Yes, the complex feature extraction is impressive. But are there any models that, I don't know, are more dynamic? Have a working memory? Have a less limited execution path?

6 comments

The answer is simple: AI systems aren’t just one technique, agent, or even agency — any somewhat anthropomorphic ones will be ensemblematic on an extensive and fundamentally-recursive level. LLMs are a groundbreaking technique that solve the “Frame Problem” by emulating human subconscious generative networks.

To paraphrase an old comment on here: the problem isn’t a chatbot gaining sapience inside a browser window, the problem is when billions of dollars are allocated to a self-administering ensemble of 10,000 GPT agents, each specialized for some task (aka functions). That, plus Wikipedia, Cyc, WolfraAlpha, YouTube, and Google Books at its fingertips.

“General” doesn’t even begin to cover what we’re already capable of, IMO.

See: Marvin Minsky, 1991; https://ojs.aaai.org/aimagazine/index.php/aimagazine/article...

I look at all the advice on prompts and I don't feel like the "Frame Problem" has been solved. It feels like it has shifted into the "Frame Invocation Problem".

And it is this very problem which led me to ask my question about different architectures.

Well said. I’d say the new “problem” is using the word differently though, namely to denote “optimization environment” rather than the original’s sense of “unsolved paradox”
Current models can already argued to have something like working memory by storing information in little-used parts of the tokens.
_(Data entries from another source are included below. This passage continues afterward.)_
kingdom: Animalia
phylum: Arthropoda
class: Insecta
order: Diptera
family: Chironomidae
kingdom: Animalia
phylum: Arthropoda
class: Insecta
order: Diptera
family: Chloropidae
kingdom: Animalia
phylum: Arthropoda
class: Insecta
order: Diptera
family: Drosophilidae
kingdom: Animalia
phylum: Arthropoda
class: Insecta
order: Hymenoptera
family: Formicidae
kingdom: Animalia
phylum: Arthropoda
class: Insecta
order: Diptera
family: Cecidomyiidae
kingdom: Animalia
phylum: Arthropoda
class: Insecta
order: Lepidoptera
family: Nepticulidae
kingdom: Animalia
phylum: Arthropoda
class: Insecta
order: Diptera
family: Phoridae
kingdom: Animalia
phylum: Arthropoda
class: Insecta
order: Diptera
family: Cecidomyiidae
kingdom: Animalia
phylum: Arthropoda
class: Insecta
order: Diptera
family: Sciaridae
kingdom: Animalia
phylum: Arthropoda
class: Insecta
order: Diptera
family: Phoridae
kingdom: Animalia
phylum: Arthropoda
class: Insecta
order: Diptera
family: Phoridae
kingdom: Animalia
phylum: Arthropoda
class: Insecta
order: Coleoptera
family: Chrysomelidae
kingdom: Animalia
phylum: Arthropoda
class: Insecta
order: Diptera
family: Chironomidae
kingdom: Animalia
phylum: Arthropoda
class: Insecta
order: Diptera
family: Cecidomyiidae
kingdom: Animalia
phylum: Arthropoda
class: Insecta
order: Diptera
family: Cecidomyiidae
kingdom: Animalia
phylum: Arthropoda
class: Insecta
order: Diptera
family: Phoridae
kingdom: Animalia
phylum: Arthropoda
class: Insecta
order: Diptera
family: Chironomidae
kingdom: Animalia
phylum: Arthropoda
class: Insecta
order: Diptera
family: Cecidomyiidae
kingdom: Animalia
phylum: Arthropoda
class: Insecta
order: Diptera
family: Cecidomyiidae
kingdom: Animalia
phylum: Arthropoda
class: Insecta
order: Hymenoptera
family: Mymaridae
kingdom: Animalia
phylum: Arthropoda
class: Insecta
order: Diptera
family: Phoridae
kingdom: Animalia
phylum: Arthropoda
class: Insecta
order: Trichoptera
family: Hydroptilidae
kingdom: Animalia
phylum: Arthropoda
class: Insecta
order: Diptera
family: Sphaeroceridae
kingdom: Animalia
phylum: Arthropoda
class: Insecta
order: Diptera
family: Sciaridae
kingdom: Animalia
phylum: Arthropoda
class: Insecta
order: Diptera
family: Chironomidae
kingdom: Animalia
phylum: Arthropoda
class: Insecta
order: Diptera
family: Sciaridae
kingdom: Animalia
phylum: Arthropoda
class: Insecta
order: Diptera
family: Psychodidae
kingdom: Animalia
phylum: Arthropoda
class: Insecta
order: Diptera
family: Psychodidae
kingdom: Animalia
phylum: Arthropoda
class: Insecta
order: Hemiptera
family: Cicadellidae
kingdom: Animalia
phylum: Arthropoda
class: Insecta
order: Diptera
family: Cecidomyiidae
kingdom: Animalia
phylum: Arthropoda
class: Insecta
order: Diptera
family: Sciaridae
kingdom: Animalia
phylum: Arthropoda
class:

If placeholder tokens are handed to them that they can use as working memory, performance improves.

https://openreview.net/forum?id=2dnO3LLiJ1

https://news.ycombinator.com/item?id=40329675

Look at JEPA and Modulo-LLM.

Also AGI is a poor term to use because we as humans have no notion of what general intelligence is, does GI have morals and ethics, does it make decisions like we do based on executive functioning or does it work more like how ants do?

The answer might just be scale for all we know.
There are sporadic attempts at making things more dynamic, like the Neural Turing Machine. It doesn’t seem to buy much actual power.
xLSTM has a working memory and seems to outperform transformer architectures: https://arxiv.org/abs/2405.04517
Thanks for that. It looks like the kind of thing I'm looking for. I'll give it a read.